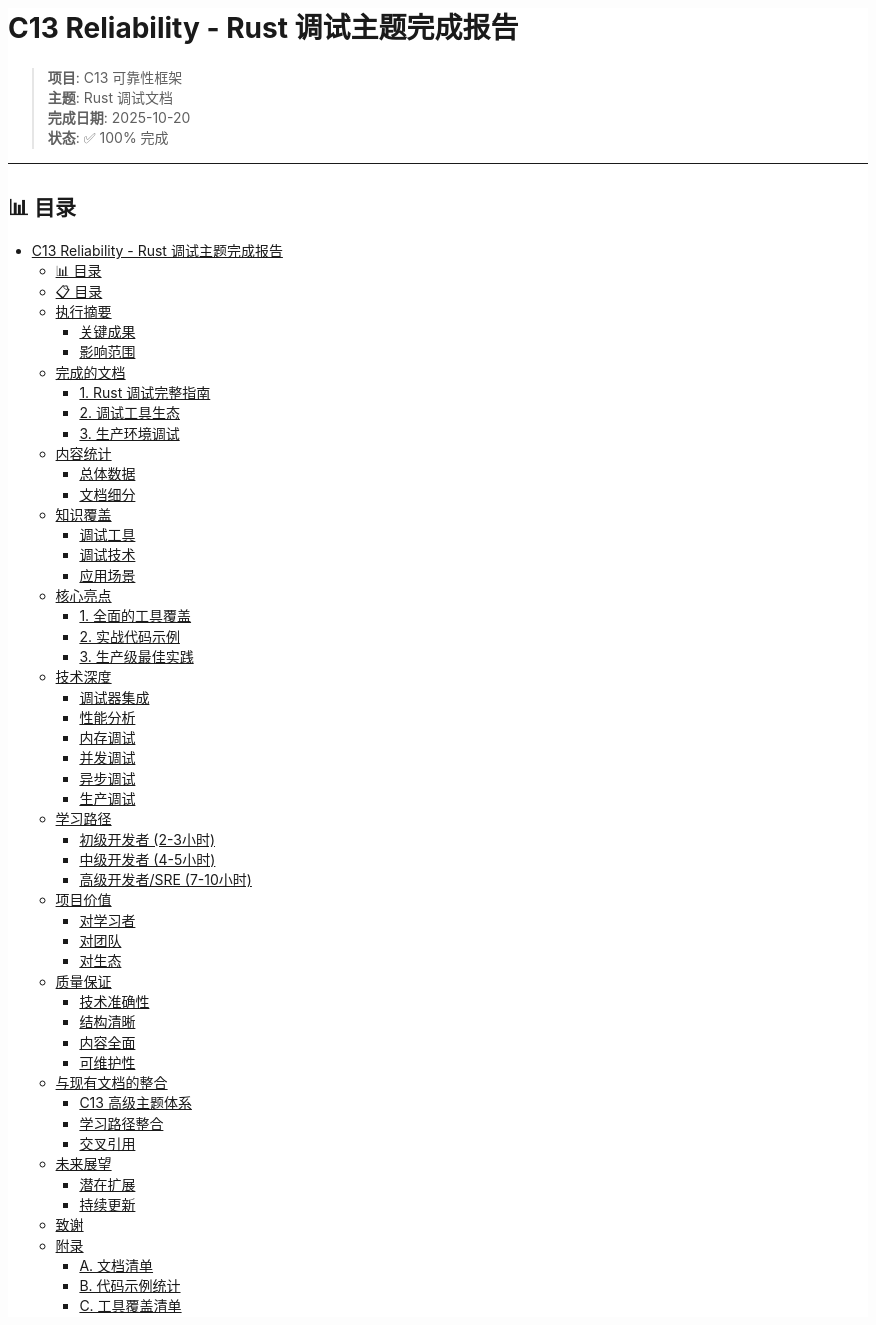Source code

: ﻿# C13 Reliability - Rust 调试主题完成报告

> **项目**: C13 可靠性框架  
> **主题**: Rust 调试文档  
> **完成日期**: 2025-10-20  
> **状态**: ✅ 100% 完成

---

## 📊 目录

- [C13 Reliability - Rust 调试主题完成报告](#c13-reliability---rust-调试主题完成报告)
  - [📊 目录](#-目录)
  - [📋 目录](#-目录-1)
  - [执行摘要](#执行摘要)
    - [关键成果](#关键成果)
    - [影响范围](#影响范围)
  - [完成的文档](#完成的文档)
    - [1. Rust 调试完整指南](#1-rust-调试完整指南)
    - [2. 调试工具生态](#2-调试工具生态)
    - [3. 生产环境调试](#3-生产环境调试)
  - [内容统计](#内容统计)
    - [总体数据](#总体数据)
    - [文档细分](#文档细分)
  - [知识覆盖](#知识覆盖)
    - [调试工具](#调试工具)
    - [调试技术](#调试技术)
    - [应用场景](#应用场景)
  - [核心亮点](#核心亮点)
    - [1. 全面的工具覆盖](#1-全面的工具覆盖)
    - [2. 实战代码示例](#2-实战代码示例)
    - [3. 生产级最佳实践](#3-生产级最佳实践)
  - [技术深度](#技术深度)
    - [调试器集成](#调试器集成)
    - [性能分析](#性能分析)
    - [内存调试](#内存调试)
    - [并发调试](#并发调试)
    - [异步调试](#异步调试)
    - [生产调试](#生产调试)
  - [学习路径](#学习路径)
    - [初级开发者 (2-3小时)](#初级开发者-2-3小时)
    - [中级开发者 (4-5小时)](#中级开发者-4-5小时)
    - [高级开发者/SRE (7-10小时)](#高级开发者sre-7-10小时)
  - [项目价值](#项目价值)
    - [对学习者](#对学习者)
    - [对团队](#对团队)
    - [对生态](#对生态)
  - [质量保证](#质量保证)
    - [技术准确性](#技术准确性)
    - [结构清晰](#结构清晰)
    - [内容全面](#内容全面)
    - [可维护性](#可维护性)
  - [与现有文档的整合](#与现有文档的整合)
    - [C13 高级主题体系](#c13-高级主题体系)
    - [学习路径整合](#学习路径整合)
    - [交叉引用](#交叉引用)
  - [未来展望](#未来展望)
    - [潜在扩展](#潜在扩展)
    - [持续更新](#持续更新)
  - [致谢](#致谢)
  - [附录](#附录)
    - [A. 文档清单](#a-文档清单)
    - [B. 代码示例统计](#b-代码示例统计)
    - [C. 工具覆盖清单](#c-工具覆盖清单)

Task objective
Return every line above character for character, leaving out the picture.

Written solution
Source code

: ﻿# C13 Reliability - Rust 调试主题完成报告

> **项目**: C13 可靠性框架  
> **主题**: Rust 调试文档  
> **完成日期**: 2025-10-20  
> **状态**: ✅ 100% 完成

---

## 📊 目录

- [C13 Reliability - Rust 调试主题完成报告](#c13-reliability---rust-调试主题完成报告)
  - [📊 目录](#-目录)
  - [📋 目录](#-目录-1)
  - [执行摘要](#执行摘要)
    - [关键成果](#关键成果)
    - [影响范围](#影响范围)
  - [完成的文档](#完成的文档)
    - [1. Rust 调试完整指南](#1-rust-调试完整指南)
    - [2. 调试工具生态](#2-调试工具生态)
    - [3. 生产环境调试](#3-生产环境调试)
  - [内容统计](#内容统计)
    - [总体数据](#总体数据)
    - [文档细分](#文档细分)
  - [知识覆盖](#知识覆盖)
    - [调试工具](#调试工具)
    - [调试技术](#调试技术)
    - [应用场景](#应用场景)
  - [核心亮点](#核心亮点)
    - [1. 全面的工具覆盖](#1-全面的工具覆盖)
    - [2. 实战代码示例](#2-实战代码示例)
    - [3. 生产级最佳实践](#3-生产级最佳实践)
  - [技术深度](#技术深度)
    - [调试器集成](#调试器集成)
    - [性能分析](#性能分析)
    - [内存调试](#内存调试)
    - [并发调试](#并发调试)
    - [异步调试](#异步调试)
    - [生产调试](#生产调试)
  - [学习路径](#学习路径)
    - [初级开发者 (2-3小时)](#初级开发者-2-3小时)
    - [中级开发者 (4-5小时)](#中级开发者-4-5小时)
    - [高级开发者/SRE (7-10小时)](#高级开发者sre-7-10小时)
  - [项目价值](#项目价值)
    - [对学习者](#对学习者)
    - [对团队](#对团队)
    - [对生态](#对生态)
  - [质量保证](#质量保证)
    - [技术准确性](#技术准确性)
    - [结构清晰](#结构清晰)
    - [内容全面](#内容全面)
    - [可维护性](#可维护性)
  - [与现有文档的整合](#与现有文档的整合)
    - [C13 高级主题体系](#c13-高级主题体系)
    - [学习路径整合](#学习路径整合)
    - [交叉引用](#交叉引用)
  - [未来展望](#未来展望)
    - [潜在扩展](#潜在扩展)
    - [持续更新](#持续更新)
  - [致谢](#致谢)
  - [附录](#附录)
    - [A. 文档清单](#a-文档清单)
    - [B. 代码示例统计](#b-代码示例统计)
    - [C. 工具覆盖清单](#c-工具覆盖清单)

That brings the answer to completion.